The average drawdown of the top 10 stocks from last fall is a decline of about 30% compared to a decline in the total S&P 500 of roughly 17.5%. Surprised? I was. Without digging, I would have assumed the stock market would be down much more than 17% had I been told its top 10 stocks from last year were down 30%...almost twice as much.

Only two of the top ten stocks - Apple (-15.3% and Visa -14.8%) - “outperformed” the S&P 500. The remaining eight were down more than the S&P 500 - some of them significantly more. Yup, the S&P 500 outperformed the majority of those big fellas by a significant margin. How is that possible? Goes to show you that it’s not just the big shining stars that matter when it comes to performance.

Tough Tech Times

Without question, the tech sector is going through a rough patch this year, but thankfully, they do not make up the entire stock market. Often, it’s the more unexciting sectors that save the day in hard times - like energy (+31%!), utilities (-1.5%), consumer staples (-3.9%), healthcare (-7.2%), etc. Still, it’s hard to believe that the broad market is not down more than it is in light of the Big Ten's performances.

Overcoming Obstacles

Since Covid’s onset, the S&P 500 is up almost 28%, dividends included. That’s an annualized return of 10% for U.S. step with the market’s long-term average annualized return. That's just another reason for investing in the S&P 500 or Total Stock Market Index funds as the core of your portfolio.

And think of the hills the market has had to climb since January 2020. Wind, sleet, snow, the pandemic, volatile oil prices, inflation, rising interest rates, political buffoonery, etc. all came into play. Not to mention a 34% drawdown from February to March 2020, the fastest Bear Market in excess of 30% in history from an all-time high…and a startling subsequent gain of 120% from those March 2020 lows through the first trading day of this year. And now, of course, a market decline this year of nearly 24% at its worst point. Whew! two Bear Markets and a massive Bull Market in less than 36 months! How’s that to get the adrenalin pumping?
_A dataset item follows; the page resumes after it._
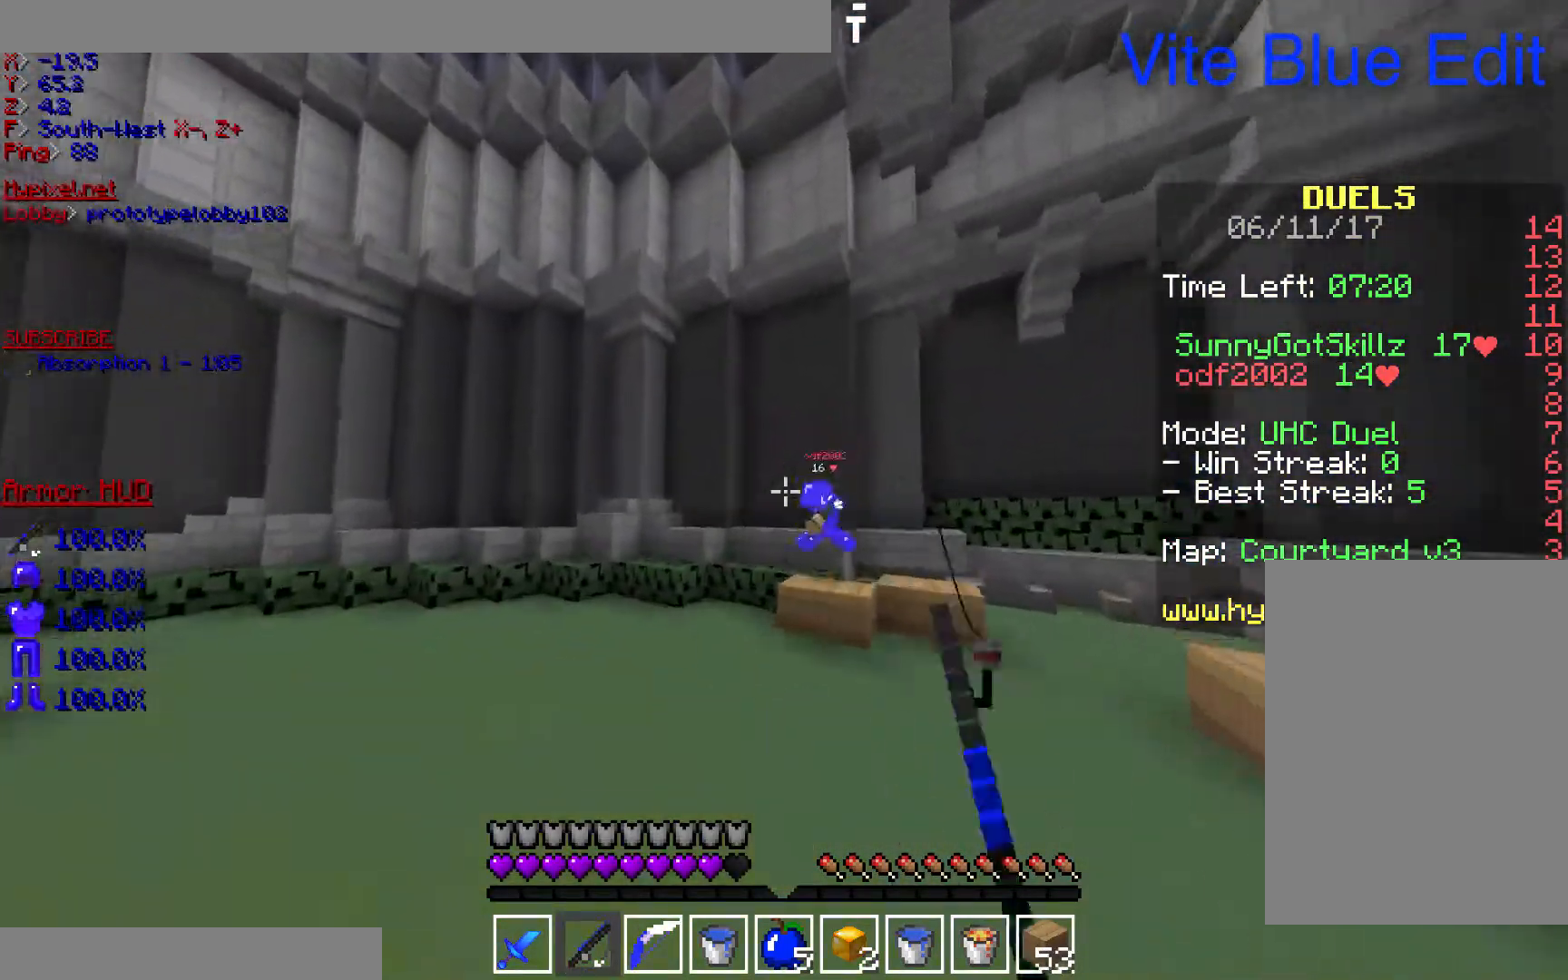
{"keys": ["w"], "mouse": [], "events": [[233, "mouse_left", "down"], [300, "a", "up"], [500, "mouse_left", "up"]]}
Not a bad yield despite those many obstacles. And it ain’t over until it’s over.

In Sum

At this point, whether the Bear continues to growl or goes into hibernation, if you can avoid paying attention to your shrunken investment portfolio, that’s probably a good thing. During these difficult times, investors should patiently contend with their losses.

As long as you have a high-quality, highly-diversified investment plan, long-term returns are really the only ones that matter. And yes, it sometimes means living through Bear Markets with poor returns. Losses are simply a part of successful long-term investing. There’s not much you can do to avoid them if you wish to earn a decent return over time. And what’s wrong with 10% or so on average? Be patient. This, too, shall pass.